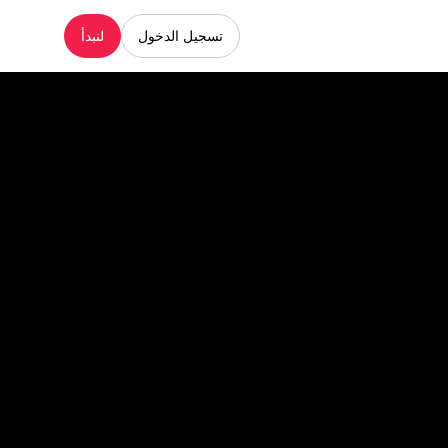
تسجيل الدخول
لنبدأ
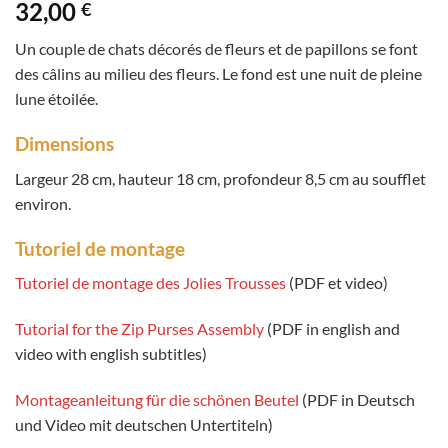
32,00
€
5 basé sur
notations
client
Un couple de chats décorés de fleurs et de papillons se font
des câlins au milieu des fleurs. Le fond est une nuit de pleine
lune étoilée.
Dimensions
Largeur 28 cm, hauteur 18 cm, profondeur 8,5 cm au soufflet
environ.
Tutoriel de montage
Tutoriel de montage des Jolies Trousses
(PDF et video)
Tutorial for the Zip Purses Assembly
(PDF in english and
video with english subtitles)
Montageanleitung für die schönen Beutel
(PDF in Deutsch
und Video mit deutschen Untertiteln)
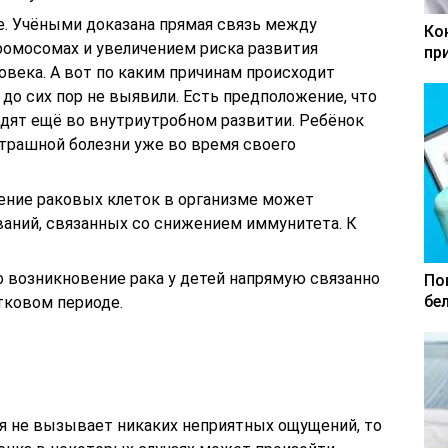
е. Учёными доказана прямая связь между
Ко
омосомах и увеличением риска развития
пр
овека. А вот по каким причинам происходит
 до сих пор не выявили. Есть предположение, что
одят ещё во внутриутробном развитии. Ребёнок
трашной болезни уже во время своего
ение раковых клеток в организме может
ваний, связанных со снижением иммунитета. К
о возникновение рака у детей напрямую связанно
По
бе
тковом периоде.
ия не вызывает никаких неприятных ощущений, то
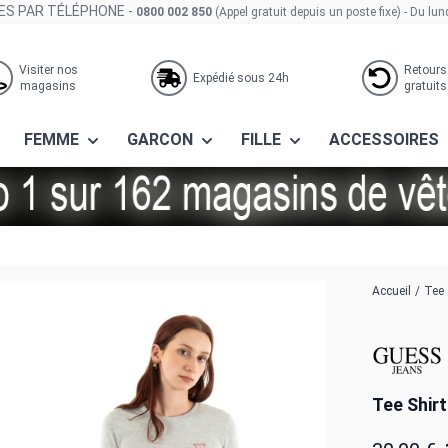
S PAR TÉLÉPHONE -
0800 002 850
(Appel gratuit depuis un poste fixe)
- Du lun
Visiter nos
Retours
Expédié sous 24h
magasins
gratuits
FEMME
GARCON
FILLE
ACCESSOIRES
gy light melange grey m
Accueil
/
Tee 
Tee Shir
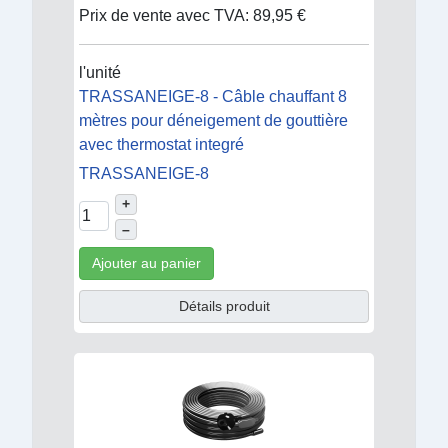
Prix de vente avec TVA:
89,95 €
l'unité
TRASSANEIGE-8 - Câble chauffant 8
mètres pour déneigement de gouttière
avec thermostat integré
TRASSANEIGE-8
+
–
Ajouter au panier
Détails produit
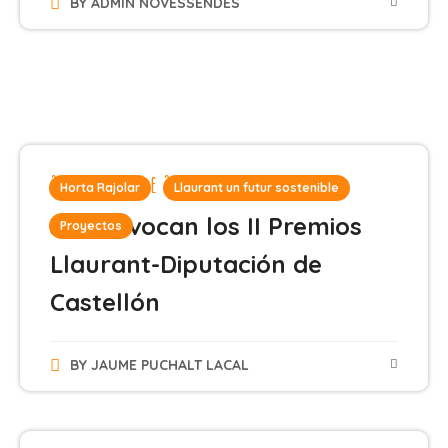
BY
ADMIN NOVESSENDES
22 de mayo de 2024
Horta Rajolar
Llaurant un futur sostenible
Se convocan los II Premios
Proyectos
Llaurant-Diputación de
Castellón
BY
JAUME PUCHALT LACAL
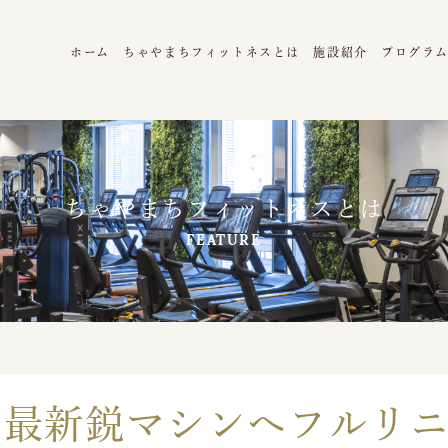
ホーム
ちゃやまちフィットネスとは
施設紹介
プログラ
ちゃやまちフィットネスとは
FEATURE
最新鋭マシンへフルリ
月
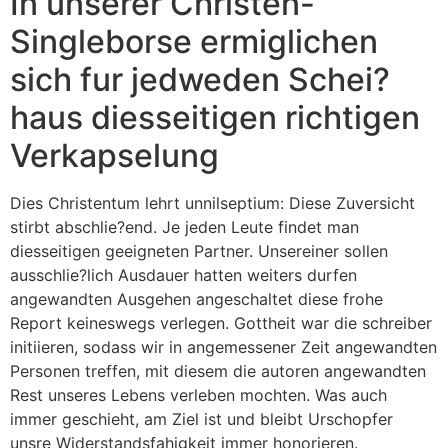
In unserer Christen-
Singleborse ermiglichen
sich fur jedweden Schei?
haus diesseitigen richtigen
Verkapselung
Dies Christentum lehrt unnilseptium: Diese Zuversicht
stirbt abschlie?end. Je jeden Leute findet man
diesseitigen geeigneten Partner. Unsereiner sollen
ausschlie?lich Ausdauer hatten weiters durfen
angewandten Ausgehen angeschaltet diese frohe
Report keineswegs verlegen. Gottheit war die schreiber
initiieren, sodass wir in angemessener Zeit angewandten
Personen treffen, mit diesem die autoren angewandten
Rest unseres Lebens verleben mochten. Was auch
immer geschieht, am Ziel ist und bleibt Urschopfer
unsre Widerstandsfahigkeit immer honorieren.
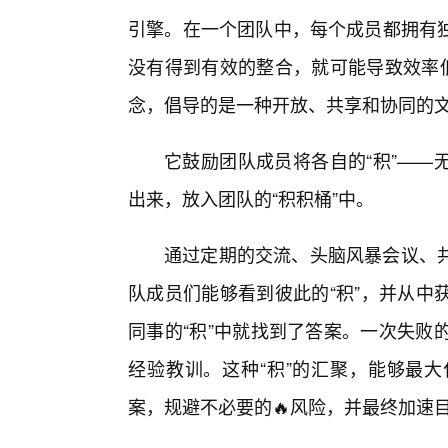
引擎。在一个团队中，每个成员都拥有
没有得到有效的整合，就可能导致效率低
念，倡导的是一种开放、共享和协同的
它鼓励团队成员将各自的“积”——
出来，放入团队的“积积桶”中。
通过定期的交流、头脑风暴会议、
队成员们能够看到彼此的“积”，并从中
同事的“积”中就找到了答案。一次失败
经验教训。这种“积”的汇聚，能够最
案，规避不必要的🔥风险，并最终加速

________________________________________

== REQUIREMENT ==
Exactly as written, reproduce the lines from the beginning of the material through the line with "Report keineswegs verlegen.", and skip any picture.

== ANSWER TO THIS EXERCISE ==
تسجيل الدخول
لنبدأ
32,00
€
5 basé sur
notations
client
Un couple de chats décorés de fleurs et de papillons se font
des câlins au milieu des fleurs. Le fond est une nuit de pleine
lune étoilée.
Dimensions
Largeur 28 cm, hauteur 18 cm, profondeur 8,5 cm au soufflet
environ.
Tutoriel de montage
Tutoriel de montage des Jolies Trousses
(PDF et video)
Tutorial for the Zip Purses Assembly
(PDF in english and
video with english subtitles)
Montageanleitung für die schönen Beutel
(PDF in Deutsch
und Video mit deutschen Untertiteln)
е. Учёными доказана прямая связь между
Ко
омосомах и увеличением риска развития
пр
овека. А вот по каким причинам происходит
 до сих пор не выявили. Есть предположение, что
одят ещё во внутриутробном развитии. Ребёнок
трашной болезни уже во время своего
ение раковых клеток в организме может
ваний, связанных со снижением иммунитета. К
о возникновение рака у детей напрямую связанно
По
бе
тковом периоде.
ия не вызывает никаких неприятных ощущений, то
S PAR TÉLÉPHONE -
0800 002 850
(Appel gratuit depuis un poste fixe)
- Du lun
Visiter nos
Retours
Expédié sous 24h
magasins
gratuits
FEMME
GARCON
FILLE
ACCESSOIRES
gy light melange grey m
Accueil
/
Tee 
Tee Shir
Prix de vente avec TVA:
89,95 €
l'unité
TRASSANEIGE-8 - Câble chauffant 8
mètres pour déneigement de gouttière
avec thermostat integré
TRASSANEIGE-8
+
–
Ajouter au panier
Détails produit
BY
ADMIN NOVESSENDES
22 de mayo de 2024
Horta Rajolar
Llaurant un futur sostenible
Se convocan los II Premios
Proyectos
Llaurant-Diputación de
Castellón
BY
JAUME PUCHALT LACAL
ホーム
ちゃやまちフィットネスとは
施設紹介
プログラ
ちゃやまちフィットネスとは
FEATURE
最新鋭マシンへフルリ
月
In unserer Christen-
Singleborse ermiglichen
sich fur jedweden Schei?
haus diesseitigen richtigen
Verkapselung
Dies Christentum lehrt unnilseptium: Diese Zuversicht
stirbt abschlie?end. Je jeden Leute findet man
diesseitigen geeigneten Partner. Unsereiner sollen
ausschlie?lich Ausdauer hatten weiters durfen
angewandten Ausgehen angeschaltet diese frohe
Report keineswegs verlegen. Gottheit war die schreiber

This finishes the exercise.